And I'm hacking like a champion
And I'm trollin like a lollion
But I gotta tell you this
I'm hackin you for the lols

(rest goes like normal for lack of writing talent)

And I'ma firin' mah lazor
And I'ma firin' mah lazor, yeah

But It's not gonna phase ya
Eat a Rayquaza (XD)

And I'm rickrollin like a champion
And I'm lollin like a lollion
But I gotta tell you this
I'm doin it for the lols

SHOOP DA WHOOP
i'MA FIRIN MAH LAZOR
OOOOOOOH
I'M A FIRIN MAH LAZOR

SHOOP DA WHOOP
i'MA FIRIN' MAH LAZOR
OOOOOOOH
I'MA FIRIN' MAH LAZOR

OOOOOOH YEAH!


----------



## ItzAllCutehh.. (Apr 24, 2009)

Going to German class Song!

(slow and hold words for a ridiculous amount of time)
GEEEEEEEERRRRRRRRMAAAAAAAAAANNNNNNN
is REAAALLLLYYYY boring!
(really up beat)
I don't wanna set foot in that classroom!
But oh well..guess I have to!
GERMISH GERMISH! Yes, we call it Germish!
Don't look at us like that because you only do...JAP-APA-NESE!


----------



## Fox McCloud (Apr 30, 2009)

Okay, this one makes absolutely NO sense unless you've seen Smashtasm.
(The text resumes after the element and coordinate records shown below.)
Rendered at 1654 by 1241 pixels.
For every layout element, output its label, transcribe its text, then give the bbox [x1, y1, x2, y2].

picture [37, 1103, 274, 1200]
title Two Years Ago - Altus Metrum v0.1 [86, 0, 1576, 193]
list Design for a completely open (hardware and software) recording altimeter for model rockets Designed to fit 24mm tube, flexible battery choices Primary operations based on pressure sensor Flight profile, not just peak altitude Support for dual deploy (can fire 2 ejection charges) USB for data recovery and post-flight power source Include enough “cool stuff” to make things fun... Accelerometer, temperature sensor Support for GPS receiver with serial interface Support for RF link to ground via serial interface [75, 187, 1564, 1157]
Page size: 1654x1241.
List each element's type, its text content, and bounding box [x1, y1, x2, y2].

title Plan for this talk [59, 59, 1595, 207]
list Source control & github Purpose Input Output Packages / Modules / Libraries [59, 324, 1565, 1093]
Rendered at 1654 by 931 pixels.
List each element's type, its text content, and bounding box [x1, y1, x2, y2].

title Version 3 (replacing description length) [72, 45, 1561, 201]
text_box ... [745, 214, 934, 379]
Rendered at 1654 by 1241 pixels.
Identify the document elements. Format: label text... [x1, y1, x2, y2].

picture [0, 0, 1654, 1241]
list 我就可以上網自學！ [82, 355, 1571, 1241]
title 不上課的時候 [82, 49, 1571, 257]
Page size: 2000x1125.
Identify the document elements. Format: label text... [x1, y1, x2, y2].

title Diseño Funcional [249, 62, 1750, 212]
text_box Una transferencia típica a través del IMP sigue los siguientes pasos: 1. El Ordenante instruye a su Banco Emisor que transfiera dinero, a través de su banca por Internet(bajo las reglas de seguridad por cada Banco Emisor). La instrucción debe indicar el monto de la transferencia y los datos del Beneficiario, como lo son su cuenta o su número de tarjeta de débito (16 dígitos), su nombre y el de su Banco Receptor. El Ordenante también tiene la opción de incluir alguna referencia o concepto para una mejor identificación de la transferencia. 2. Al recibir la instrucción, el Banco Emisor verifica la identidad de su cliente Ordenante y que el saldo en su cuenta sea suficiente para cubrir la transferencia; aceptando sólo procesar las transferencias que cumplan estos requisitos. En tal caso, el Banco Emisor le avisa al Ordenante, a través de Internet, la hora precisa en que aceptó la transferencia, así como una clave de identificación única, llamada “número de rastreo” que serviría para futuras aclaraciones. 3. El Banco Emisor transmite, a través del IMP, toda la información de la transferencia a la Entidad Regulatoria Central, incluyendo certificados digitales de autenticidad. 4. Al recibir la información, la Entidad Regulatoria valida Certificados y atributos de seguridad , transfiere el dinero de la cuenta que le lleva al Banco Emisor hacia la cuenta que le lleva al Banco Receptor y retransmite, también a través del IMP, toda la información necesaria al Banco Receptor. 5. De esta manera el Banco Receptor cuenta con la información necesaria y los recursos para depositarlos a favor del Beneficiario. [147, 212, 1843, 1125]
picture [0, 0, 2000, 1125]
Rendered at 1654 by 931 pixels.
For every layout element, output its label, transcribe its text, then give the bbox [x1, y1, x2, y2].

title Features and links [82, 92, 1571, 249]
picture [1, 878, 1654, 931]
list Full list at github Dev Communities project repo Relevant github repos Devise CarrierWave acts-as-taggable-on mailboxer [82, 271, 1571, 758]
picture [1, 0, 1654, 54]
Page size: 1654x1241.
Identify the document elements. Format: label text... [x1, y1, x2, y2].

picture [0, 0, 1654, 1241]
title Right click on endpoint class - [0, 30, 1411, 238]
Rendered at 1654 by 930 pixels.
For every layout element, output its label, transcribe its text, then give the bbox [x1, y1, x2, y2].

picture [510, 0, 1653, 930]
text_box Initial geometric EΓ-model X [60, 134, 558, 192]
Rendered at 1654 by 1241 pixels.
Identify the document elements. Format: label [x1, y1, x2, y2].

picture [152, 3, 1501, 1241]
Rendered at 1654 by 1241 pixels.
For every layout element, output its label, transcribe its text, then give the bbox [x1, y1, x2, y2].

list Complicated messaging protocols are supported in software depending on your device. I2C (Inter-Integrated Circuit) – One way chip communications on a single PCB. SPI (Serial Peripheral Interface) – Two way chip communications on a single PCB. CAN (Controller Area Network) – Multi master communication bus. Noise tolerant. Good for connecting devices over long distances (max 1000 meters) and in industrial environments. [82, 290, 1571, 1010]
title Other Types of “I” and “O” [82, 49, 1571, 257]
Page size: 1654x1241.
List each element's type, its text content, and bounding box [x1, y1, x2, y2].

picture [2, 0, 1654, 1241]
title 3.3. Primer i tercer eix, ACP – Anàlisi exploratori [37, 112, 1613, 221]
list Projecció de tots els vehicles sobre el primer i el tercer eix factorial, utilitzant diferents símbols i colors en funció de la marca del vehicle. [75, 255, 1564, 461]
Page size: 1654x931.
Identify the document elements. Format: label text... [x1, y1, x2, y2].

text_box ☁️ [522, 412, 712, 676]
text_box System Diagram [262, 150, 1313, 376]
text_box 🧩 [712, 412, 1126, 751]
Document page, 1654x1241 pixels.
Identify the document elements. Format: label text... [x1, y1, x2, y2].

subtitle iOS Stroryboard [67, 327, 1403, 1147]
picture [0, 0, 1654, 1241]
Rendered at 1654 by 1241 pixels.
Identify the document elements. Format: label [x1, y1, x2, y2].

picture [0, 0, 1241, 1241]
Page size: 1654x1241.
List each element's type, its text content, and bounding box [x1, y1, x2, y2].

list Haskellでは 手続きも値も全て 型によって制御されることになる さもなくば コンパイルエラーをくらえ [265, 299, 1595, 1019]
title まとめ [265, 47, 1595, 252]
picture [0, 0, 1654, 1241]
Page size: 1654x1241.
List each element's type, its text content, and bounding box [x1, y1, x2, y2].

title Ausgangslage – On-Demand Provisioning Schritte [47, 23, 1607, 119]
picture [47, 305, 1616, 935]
I'm going to make a video of this soon... maybe...

(Tune is: No Sleep Till Brooklyn - Beastie Boys)

My Name Is Lamp - Watermelon Monster Destroyer

MY NAME IS 
(guitar)
LAMP

Land in the temple with a Bowser, metal
Tournament noob kills you with his cheap smash settle
Sixty-Four's flyin more, it's a real bad time
Corneria City is the landing site
Leetfox hangin on an old pot bangin
Super64 lost his vacation
Angry little nub beats hacker by a mile
He went and gone and took him out Plumber-style
Ain't no faking - revenge he's taking
Server to server again tryin-a stop his hating
While you're on Melee and you go and jive
The Smashtasm boys are comin and kickin it live

MY NAME IS

Another main, another game
Another one with link on the brain
Another fool, another fight
Another guy in endless night
The fool is crazy, he's the "Hero of Time"
He's gone and want insane while playing online
He sees a Ganon Player thinks it's Zelda in disguise
Earth to retard, you're not that wise
In black suit Falco Greg the Hacker's got style
Taking over servers cause the man's all wild
He's on the floor, Killa7's out the door
Hidin there in the back is that old Super64
There's an army in the dark made of Kirby in the hack
With Link in the front so Smashtasm is back

MY NAME IS

MY NAME IS LAMP
MY NAME IS LAMP

Backslash forward slash blackslash slash
Seven Line equals all of the hax
Another crazy guy fightin nothin all day
They call him PrinceRok but his brain is hay
That homey of mine that pimpachu gettin
He seems to get way way too many fly women
Got limos, arenas, or so he says
Autograph pictures and his face on PEZ (:D)
Step off fool, here comes MewZero
Trainin Super64 to become a hero
I'm here wakin up before I get to sleep
Cause Lamp's rockin this party eight days a week

MY NAME IS LAMP
MY NAME IS LAMP
MY NAME IS LAMP
MY NAME IS LAMP
MY NAME IS LAMP

MEOW!

MY NAME IS LAMP
MY NAME IS LAMP
MY NAME IS LAMP
MY NAME IS LAMP
MY NAME IS LAMP
MY NAME IS LAMP


*end song*
(1337Fox: Dudez. What youz talkin boutz?)
(Lamp: I can count to five.)


----------



## VelvetEspeon (May 1, 2009)

(heavy rock music)

The sprite in my signature
Is just something I made
So it's just there
I bet you wanna cut it up with a blade
It's based off a sprite from the greatest game I played
No! I'm not in love with male Galactic Grunts!
Ok, I admit I am.
I bet you think that's nuts.
Ok, the Grunt is a character from
A video series I am working on
And no, there's no Ash, Brock, or Dawn
I admit that my series will not be a hit.

The End.


----------



## ignore_this_acct (May 3, 2009)

2 parts

Sand--------
people pee in sand

Sand-------
.....ohhh sand


----------



## magnemite (May 7, 2009)

(really slow)
I 
Want
to
(reeeeeealy fast and up-beat)
haveelectronicsontheweekdays!
haveelectronicsontheweekdays!!
haveelectronicsontheweekdays!!!
haveelectronicsontheweekdays!!!!
haveelectronicsontheweekdays!!!!!
(really slow again)
Yes,
I
want
to
(reeeeeealy fast and up-beat again)
haveelectronicsontheweekdays!
haveelectronicsontheweekdays!!
haveelectronicsontheweekdays!!!
haveelectronicsontheweekdays!!!!
haveelectronicsontheweekdays!!!!!
(really slow again)
Yes,
I
DOOOOOOOOOOOOOOOOOOOOOOOOOO!!!!!!!!!!


----------



## VelvetEspeon (May 7, 2009)

Da da da!

Take it away, Spike!

 bbbbbbbblllln .0,,,,,,,,,,,,,,,,,,,,,,,,,,,,,,,,,,,,,,,,,,,,,,,,,,,,,,,,, 

(I put my hedgehog on the keyboard.)


----------